Best areas to take night street photos in Taipei
Sometimes I get asked about the best “spots” in Taipei, but in truth due to what I covered in the previous paragraph, there really aren’t any particular areas that are clearly better than others. All of the streets in general are structured the same way, and the scooters are present everywhere. So what I liked to do was simply to pick a metro station near one of the night markets, and then literally just walk around until I got something I was happy with.
Generally in the central Taipei area I most often walked along the following metro stations:
Ximen, Shinlin, Zhongiao Fuxing, and the main station area. But I would walk everywhere for hours on end. If you want more ideas, just google “Best night markets Taipei” to find the more lively areas and then just walk around those.
I also took a daytrip to Jiufen, which was a great although crowded spot. Unfortunately I didn’t do as much traveling around Taiwan as I should have, but my last trip there I just wanted to take it easy and relax in Taipei, as I was kind of exhausted from my previous travels.
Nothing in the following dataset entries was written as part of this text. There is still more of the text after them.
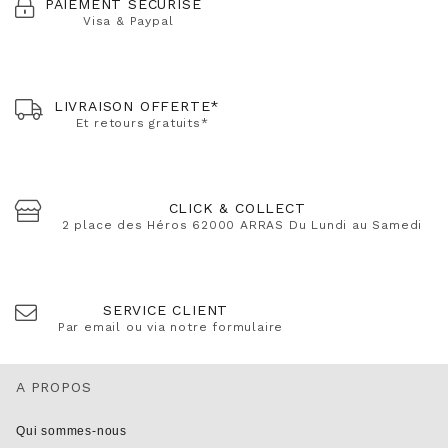
PAIEMENT SÉCURISÉ
Visa & Paypal
LIVRAISON OFFERTE*
Et retours gratuits*
CLICK & COLLECT
2 place des Héros 62000 ARRAS Du Lundi au Samedi
SERVICE CLIENT
Par email ou via notre formulaire
A PROPOS
Qui sommes-nous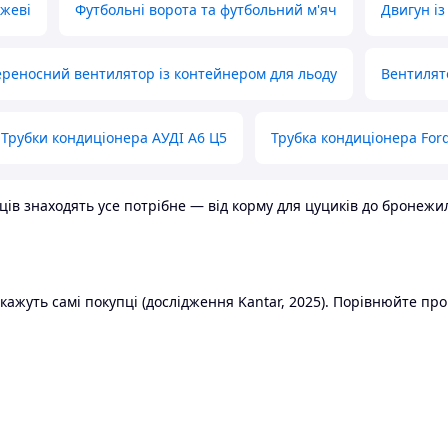
ожеві
Футбольні ворота та футбольний м'яч
Двигун із
реносний вентилятор із контейнером для льоду
Вентилят
Трубки кондиціонера АУДІ А6 Ц5
Трубка кондиціонера Ford
в знаходять усе потрібне — від корму для цуциків до бронежилет
ажуть самі покупці (дослідження Kantar, 2025). Порівнюйте пропо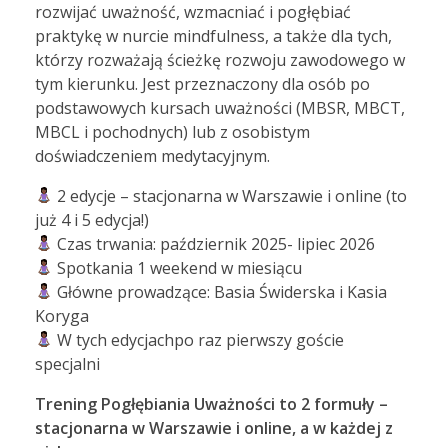
rozwijać uważność, wzmacniać i pogłębiać
praktykę w nurcie mindfulness, a także dla tych,
którzy rozważają ścieżkę rozwoju zawodowego w
tym kierunku. Jest przeznaczony dla osób po
podstawowych kursach uważności (MBSR, MBCT,
MBCL i pochodnych) lub z osobistym
doświadczeniem medytacyjnym.
2 edycje – stacjonarna w Warszawie i online (to
już 4 i 5 edycja!)
Czas trwania: październik 2025- lipiec 2026
Spotkania 1 weekend w miesiącu
Główne prowadzące: Basia Świderska i Kasia
Koryga
W tych edycjachpo raz pierwszy goście
specjalni
Trening Pogłębiania Uważności to 2 formuły –
stacjonarna w Warszawie i online, a w każdej z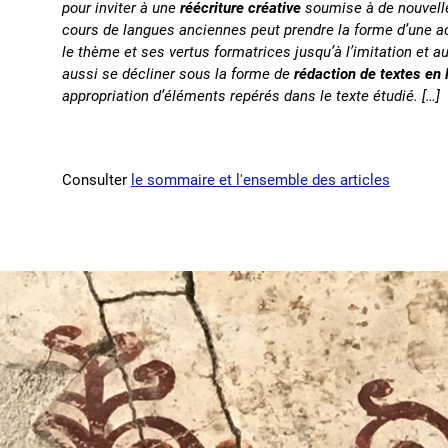
pour inviter à une
réécriture créative
soumise à de nouvelles
cours de langues anciennes peut prendre la forme d’une a
le thème et ses vertus formatrices jusqu’à l’imitation et 
aussi se décliner sous la forme de
rédaction de textes en 
appropriation d’éléments repérés dans le texte étudié. […]
Consulter
le sommaire et l'ensemble des articles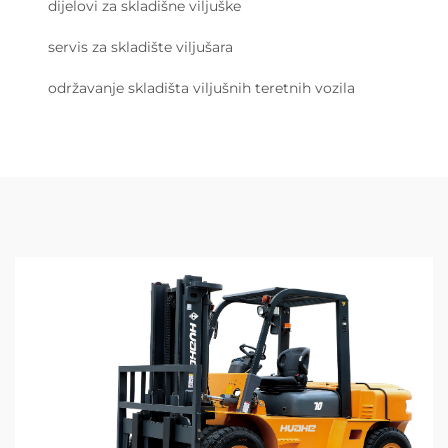
dijelovi za skladišne viljuške
servis za skladište viljušara
održavanje skladišta viljušnih teretnih vozila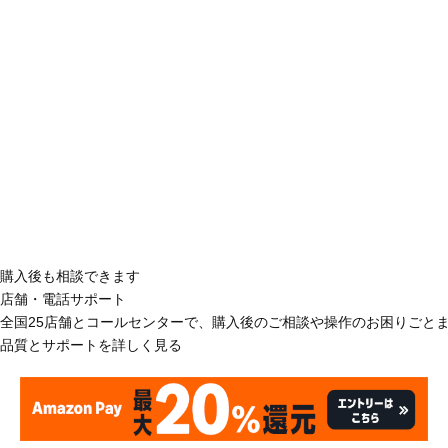
購入後も相談できます
店舗・電話サポート
全国25店舗とコールセンターで、購入後のご相談や操作のお困りごと
品質とサポートを詳しく見る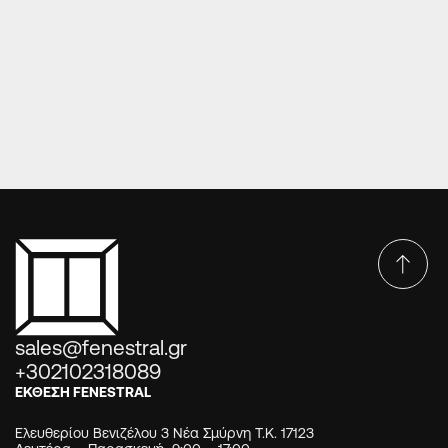
ΠΌΡΤΕΣ ΕΙΣΌΔΟΥ ΑΛΟΥΜΙΝΊΟΥ
ΠΟΡΤΑ ΕΙΣΟΔΟΥ ΑΛΟΥΜΙΝΙΟΥ E870
sales@fenestral.gr
+302102318089
ΕΚΘΕΣΗ FENESTRAL
Ελευθερίου Βενιζέλου 3 Νέα Σμύρνη Τ.Κ. 17123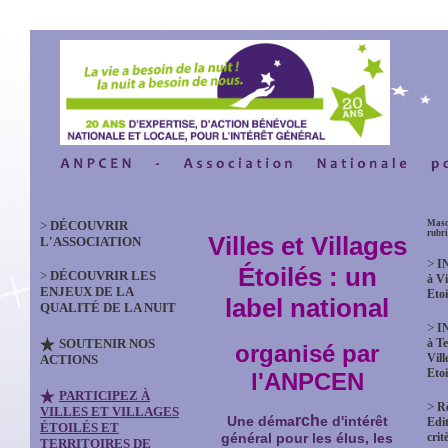
>
DÉCOUVRIR
Masq
rubr
Villes et Villages
L'ASSOCIATION
>
I
Étoilés : un
>
DÉCOUVRIR LES
à Vi
ENJEUX DE LA
Etoi
label national
QUALITÉ DE LA NUIT
>
I
SOUTENIR NOS
à Te
organisé par
Vill
ACTIONS
Etoi
l'ANPCEN
PARTICIPEZ À
>
R
VILLES ET VILLAGES
rch
Une déma
e d'intérêt
Edit
ÉTOILÉS ET
crit
général pour les élus, les
TERRITOIRES DE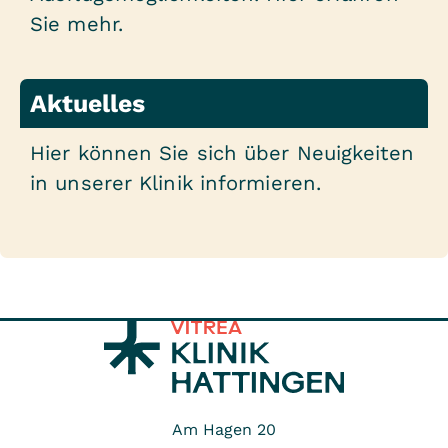
Sie mehr.
Aktuelles
Hier können Sie sich über Neuigkeiten
in unserer Klinik informieren.
Am Hagen 20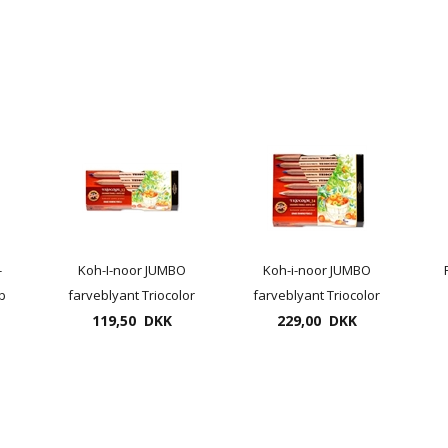
-
Koh-I-noor JUMBO
Koh-i-noor JUMBO
b
farveblyant Triocolor
farveblyant Triocolor
.
NATUR, 12 pr. sæt
119,50 DKK
Natur, Ø10mm, stift
229,00 DKK
5,6mm, 24 stk.pr.sæt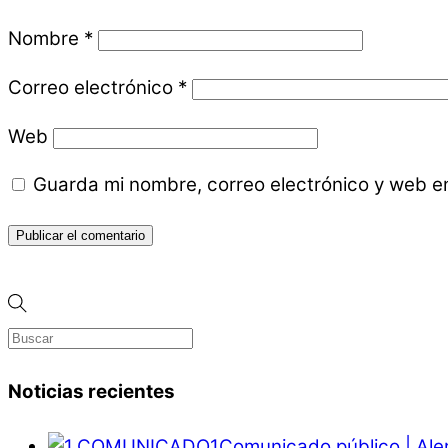
Nombre
*
Correo electrónico
*
Web
Guarda mi nombre, correo electrónico y web e
Noticias recientes
Comunicado público | Ale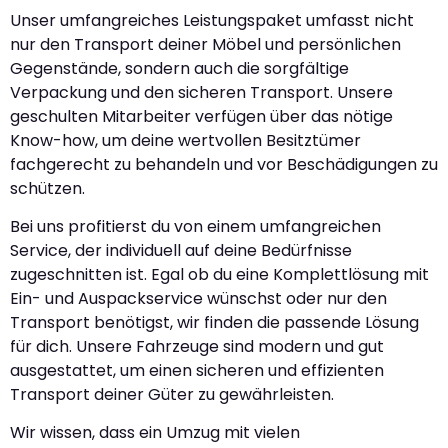
Unser umfangreiches Leistungspaket umfasst nicht
nur den Transport deiner Möbel und persönlichen
Gegenstände, sondern auch die sorgfältige
Verpackung und den sicheren Transport. Unsere
geschulten Mitarbeiter verfügen über das nötige
Know-how, um deine wertvollen Besitztümer
fachgerecht zu behandeln und vor Beschädigungen zu
schützen.
Bei uns profitierst du von einem umfangreichen
Service, der individuell auf deine Bedürfnisse
zugeschnitten ist. Egal ob du eine Komplettlösung mit
Ein- und Auspackservice wünschst oder nur den
Transport benötigst, wir finden die passende Lösung
für dich. Unsere Fahrzeuge sind modern und gut
ausgestattet, um einen sicheren und effizienten
Transport deiner Güter zu gewährleisten.
Wir wissen, dass ein Umzug mit vielen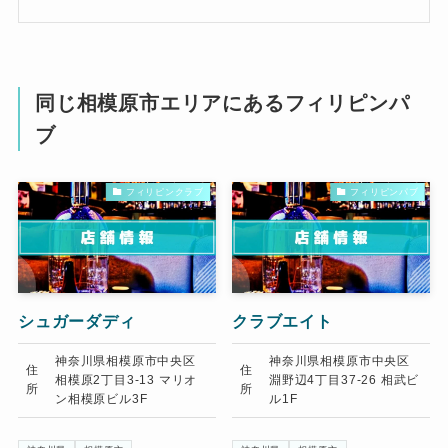
同じ相模原市エリアにあるフィリピンパ
ブ
フィリピンクラブ
フィリピンパブ
シュガーダディ
クラブエイト
神奈川県相模原市中央区
神奈川県相模原市中央区
住
住
相模原2丁目3-13 マリオ
淵野辺4丁目37-26 相武ビ
所
所
ン相模原ビル3F
ル1F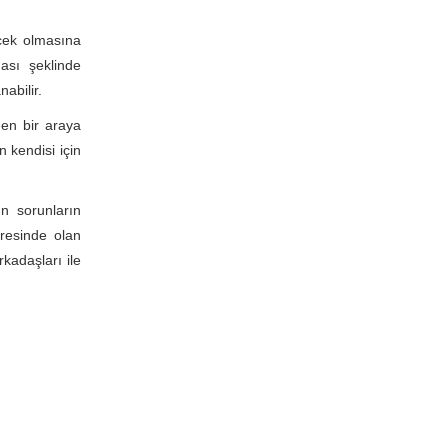
ecek olmasına
ası şeklinde
abilir.
den bir araya
 kendisi için
n sorunların
vresinde olan
kadaşları ile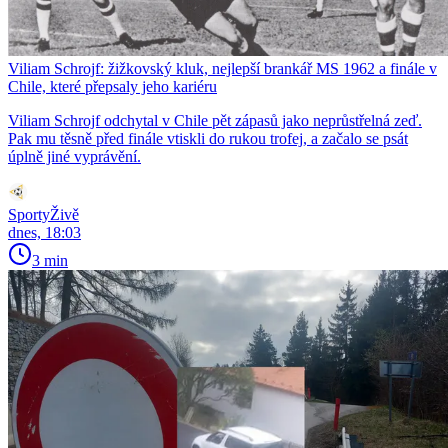
Viliam Schrojf: žižkovský kluk, nejlepší brankář MS 1962 a finále v
Chile, které přepsaly jeho kariéru
Viliam Schrojf odchytal v Chile pět zápasů jako neprůstřelná zeď.
Pak mu těsně před finále vtiskli do rukou trofej, a začalo se psát
úplně jiné vyprávění.
SportyŽivě
dnes, 18:03
3 min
For those of you who don’t know, I’m a digital nomad, so especially pre-covid I was literally always traveling – so a few times per year you just gotta slow down the pace a bit and stick to one city – otherwise you’ll go crazy. But had I known covid would ravage the world just a few months after, I definitely would have traveled more. I still remember sitting in my hotel room when I first read about “some pneumonia outbreaks in Wuhan” during early or mid December. But I brushed it off thinking nothing of it at the time.
What I learned about my style
As I was shooting people more people directly, showing their faces and emotions, it dawned on me that I still didn’t really like these photos. Even if I’d eliminated those damn scooters from the shots and the compositions were fine.
I went back to the drawing board and really tried to figure out what’s missing by looking at both my old favorite photos that I’d taken myself, and other people’s photos that I really liked. That’s when I realized shooting people directly didn’t really compliment my style in most situations, because the thing I love most about photography personally is the FEELING of photos, not necessarily the story or showing people directly. So in a way, I don’t consider myself a pure street photographer in the classical sense.
After this, I started to focus on the mood in my photos again, shooting people behind surfaces and under umbrellas, basically taking a page out of Saul Leiter’s book. Saul Leiter was a photographer in the 50s and 60s in New York who believed that instead of showing people directly, it was much more interesting to abstract details and create mystery, letting the person viewing the photo draw their own conclusions.
I agree completely, and this is exactly what I started doing. That’s when I finally started being happy with the photos that I took in Taipei. Here are some of my favorites from the latest trip:
I think the point of this article is to not only review my photos from Taipei because I’m bored, but also to make the point that sometimes it’s GOOD to struggle in a less photogenic location and develop your craft. Because those skills will translate over when you finally do get to photograph your dream locations as well. I’m fortunate enough to be able to constantly travel due to my location independent work, but there’s a reason many photographers say that it’s much better to spend your money on a plane ticket than it is to spend it on the latest new piece of gear. Even just traveling inside your own country but to a different type of location can teach you a lot. Because I believe photography is a craft that must be practiced, almost like a sport or any other skill. No amount of talent can rescue you if you don’t put in the work, but putting in the work is always going to make you better.